Start of Block

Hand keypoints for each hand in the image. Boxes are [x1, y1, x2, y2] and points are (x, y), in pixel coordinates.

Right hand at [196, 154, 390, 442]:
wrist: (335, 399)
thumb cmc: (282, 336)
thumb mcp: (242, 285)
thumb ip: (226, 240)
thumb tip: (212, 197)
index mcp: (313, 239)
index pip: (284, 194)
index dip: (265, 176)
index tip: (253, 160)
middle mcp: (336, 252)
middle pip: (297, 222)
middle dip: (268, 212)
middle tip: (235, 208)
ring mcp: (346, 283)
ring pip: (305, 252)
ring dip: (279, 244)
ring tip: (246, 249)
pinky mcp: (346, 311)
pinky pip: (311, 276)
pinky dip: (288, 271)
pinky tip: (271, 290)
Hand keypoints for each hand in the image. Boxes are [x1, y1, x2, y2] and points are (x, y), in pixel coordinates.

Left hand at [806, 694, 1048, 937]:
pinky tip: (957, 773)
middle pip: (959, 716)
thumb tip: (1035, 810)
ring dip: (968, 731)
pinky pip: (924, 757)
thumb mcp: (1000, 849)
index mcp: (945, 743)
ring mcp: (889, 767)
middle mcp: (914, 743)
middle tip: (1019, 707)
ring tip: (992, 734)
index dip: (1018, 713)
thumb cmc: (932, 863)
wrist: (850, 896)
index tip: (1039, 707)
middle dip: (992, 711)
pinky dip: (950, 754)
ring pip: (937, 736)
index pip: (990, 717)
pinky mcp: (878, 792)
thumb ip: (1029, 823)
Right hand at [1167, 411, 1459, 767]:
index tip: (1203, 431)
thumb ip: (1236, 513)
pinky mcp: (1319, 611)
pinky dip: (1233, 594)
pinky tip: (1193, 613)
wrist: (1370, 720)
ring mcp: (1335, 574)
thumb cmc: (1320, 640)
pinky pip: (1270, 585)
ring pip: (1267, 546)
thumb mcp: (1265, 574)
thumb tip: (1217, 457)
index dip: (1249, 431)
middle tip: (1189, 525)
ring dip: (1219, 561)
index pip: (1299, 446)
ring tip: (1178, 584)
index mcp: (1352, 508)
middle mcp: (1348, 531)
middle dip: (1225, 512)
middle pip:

End of Block

> Work request
If a line in the entries above contains the word "pinky", copy it.

> Answer to the exercise
pinky mcp: (346, 311)
pinky pip: (311, 276)
pinky dip: (288, 271)
pinky tip: (271, 290)
pinky tip: (957, 773)
pinky pip: (924, 757)
pinky dip: (950, 754)
pinky mcp: (878, 792)
pinky mcp: (1319, 611)
pinky dip: (1233, 594)
pinky tip: (1193, 613)
pinky pip: (1270, 585)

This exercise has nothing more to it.